Exercise - Could every entry be set down once more, exactly as given?

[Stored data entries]
______
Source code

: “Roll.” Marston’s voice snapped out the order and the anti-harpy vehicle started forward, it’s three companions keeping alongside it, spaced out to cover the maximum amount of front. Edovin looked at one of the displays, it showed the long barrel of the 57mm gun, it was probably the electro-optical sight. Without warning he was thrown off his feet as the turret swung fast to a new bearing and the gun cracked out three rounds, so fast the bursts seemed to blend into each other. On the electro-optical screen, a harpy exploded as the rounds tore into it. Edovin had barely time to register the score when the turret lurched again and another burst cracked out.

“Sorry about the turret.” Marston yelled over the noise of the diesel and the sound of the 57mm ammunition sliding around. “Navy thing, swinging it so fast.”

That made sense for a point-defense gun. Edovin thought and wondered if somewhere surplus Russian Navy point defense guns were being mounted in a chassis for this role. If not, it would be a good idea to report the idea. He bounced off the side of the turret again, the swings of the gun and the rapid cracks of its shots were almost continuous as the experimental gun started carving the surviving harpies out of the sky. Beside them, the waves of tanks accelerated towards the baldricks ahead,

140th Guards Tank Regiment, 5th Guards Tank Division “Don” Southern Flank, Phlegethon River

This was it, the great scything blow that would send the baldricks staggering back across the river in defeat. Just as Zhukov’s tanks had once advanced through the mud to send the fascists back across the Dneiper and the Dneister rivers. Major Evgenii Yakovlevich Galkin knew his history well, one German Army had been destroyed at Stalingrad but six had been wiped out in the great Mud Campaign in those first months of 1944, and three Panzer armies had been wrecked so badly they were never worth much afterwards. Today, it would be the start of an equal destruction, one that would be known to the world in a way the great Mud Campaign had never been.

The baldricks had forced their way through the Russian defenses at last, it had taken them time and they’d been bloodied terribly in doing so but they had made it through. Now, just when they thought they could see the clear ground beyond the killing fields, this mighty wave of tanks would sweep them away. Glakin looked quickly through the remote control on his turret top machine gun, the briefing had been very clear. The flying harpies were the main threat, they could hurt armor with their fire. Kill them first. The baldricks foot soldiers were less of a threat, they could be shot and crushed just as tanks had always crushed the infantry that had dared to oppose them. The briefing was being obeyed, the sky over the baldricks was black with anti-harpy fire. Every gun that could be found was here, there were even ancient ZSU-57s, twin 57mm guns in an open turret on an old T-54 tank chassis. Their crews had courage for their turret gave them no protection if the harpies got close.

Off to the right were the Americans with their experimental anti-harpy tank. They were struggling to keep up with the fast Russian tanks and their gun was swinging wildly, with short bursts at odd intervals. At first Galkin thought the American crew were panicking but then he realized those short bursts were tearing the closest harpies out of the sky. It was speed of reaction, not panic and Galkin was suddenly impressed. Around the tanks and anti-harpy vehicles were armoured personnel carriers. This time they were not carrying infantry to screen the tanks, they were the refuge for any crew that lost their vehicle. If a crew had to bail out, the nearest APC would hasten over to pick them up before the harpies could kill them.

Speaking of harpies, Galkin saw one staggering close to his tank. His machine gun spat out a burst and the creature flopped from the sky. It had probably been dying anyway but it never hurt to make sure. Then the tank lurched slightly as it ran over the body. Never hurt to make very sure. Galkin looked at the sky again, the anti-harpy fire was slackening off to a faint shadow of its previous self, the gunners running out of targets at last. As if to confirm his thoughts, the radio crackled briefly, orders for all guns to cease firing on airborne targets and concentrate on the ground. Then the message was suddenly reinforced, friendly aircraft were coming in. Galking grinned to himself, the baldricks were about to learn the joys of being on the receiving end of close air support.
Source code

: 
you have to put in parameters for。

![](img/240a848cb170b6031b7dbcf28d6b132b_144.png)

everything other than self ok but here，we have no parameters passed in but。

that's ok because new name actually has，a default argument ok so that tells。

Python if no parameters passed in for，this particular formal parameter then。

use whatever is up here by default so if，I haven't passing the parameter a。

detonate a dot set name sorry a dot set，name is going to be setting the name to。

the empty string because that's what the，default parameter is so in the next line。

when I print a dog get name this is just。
______
Task answer -
Source code

: “Roll.” Marston’s voice snapped out the order and the anti-harpy vehicle started forward, it’s three companions keeping alongside it, spaced out to cover the maximum amount of front. Edovin looked at one of the displays, it showed the long barrel of the 57mm gun, it was probably the electro-optical sight. Without warning he was thrown off his feet as the turret swung fast to a new bearing and the gun cracked out three rounds, so fast the bursts seemed to blend into each other. On the electro-optical screen, a harpy exploded as the rounds tore into it. Edovin had barely time to register the score when the turret lurched again and another burst cracked out.

“Sorry about the turret.” Marston yelled over the noise of the diesel and the sound of the 57mm ammunition sliding around. “Navy thing, swinging it so fast.”

That made sense for a point-defense gun. Edovin thought and wondered if somewhere surplus Russian Navy point defense guns were being mounted in a chassis for this role. If not, it would be a good idea to report the idea. He bounced off the side of the turret again, the swings of the gun and the rapid cracks of its shots were almost continuous as the experimental gun started carving the surviving harpies out of the sky. Beside them, the waves of tanks accelerated towards the baldricks ahead,

140th Guards Tank Regiment, 5th Guards Tank Division “Don” Southern Flank, Phlegethon River

This was it, the great scything blow that would send the baldricks staggering back across the river in defeat. Just as Zhukov’s tanks had once advanced through the mud to send the fascists back across the Dneiper and the Dneister rivers. Major Evgenii Yakovlevich Galkin knew his history well, one German Army had been destroyed at Stalingrad but six had been wiped out in the great Mud Campaign in those first months of 1944, and three Panzer armies had been wrecked so badly they were never worth much afterwards. Today, it would be the start of an equal destruction, one that would be known to the world in a way the great Mud Campaign had never been.

The baldricks had forced their way through the Russian defenses at last, it had taken them time and they’d been bloodied terribly in doing so but they had made it through. Now, just when they thought they could see the clear ground beyond the killing fields, this mighty wave of tanks would sweep them away. Glakin looked quickly through the remote control on his turret top machine gun, the briefing had been very clear. The flying harpies were the main threat, they could hurt armor with their fire. Kill them first. The baldricks foot soldiers were less of a threat, they could be shot and crushed just as tanks had always crushed the infantry that had dared to oppose them. The briefing was being obeyed, the sky over the baldricks was black with anti-harpy fire. Every gun that could be found was here, there were even ancient ZSU-57s, twin 57mm guns in an open turret on an old T-54 tank chassis. Their crews had courage for their turret gave them no protection if the harpies got close.

Off to the right were the Americans with their experimental anti-harpy tank. They were struggling to keep up with the fast Russian tanks and their gun was swinging wildly, with short bursts at odd intervals. At first Galkin thought the American crew were panicking but then he realized those short bursts were tearing the closest harpies out of the sky. It was speed of reaction, not panic and Galkin was suddenly impressed. Around the tanks and anti-harpy vehicles were armoured personnel carriers. This time they were not carrying infantry to screen the tanks, they were the refuge for any crew that lost their vehicle. If a crew had to bail out, the nearest APC would hasten over to pick them up before the harpies could kill them.

Speaking of harpies, Galkin saw one staggering close to his tank. His machine gun spat out a burst and the creature flopped from the sky. It had probably been dying anyway but it never hurt to make sure. Then the tank lurched slightly as it ran over the body. Never hurt to make very sure. Galkin looked at the sky again, the anti-harpy fire was slackening off to a faint shadow of its previous self, the gunners running out of targets at last. As if to confirm his thoughts, the radio crackled briefly, orders for all guns to cease firing on airborne targets and concentrate on the ground. Then the message was suddenly reinforced, friendly aircraft were coming in. Galking grinned to himself, the baldricks were about to learn the joys of being on the receiving end of close air support.
Source code

: 
you have to put in parameters for。

![](img/240a848cb170b6031b7dbcf28d6b132b_144.png)

everything other than self ok but here，we have no parameters passed in but。

that's ok because new name actually has，a default argument ok so that tells。

Python if no parameters passed in for，this particular formal parameter then。

use whatever is up here by default so if，I haven't passing the parameter a。

detonate a dot set name sorry a dot set，name is going to be setting the name to。

the empty string because that's what the，default parameter is so in the next line。

when I print a dog get name this is just。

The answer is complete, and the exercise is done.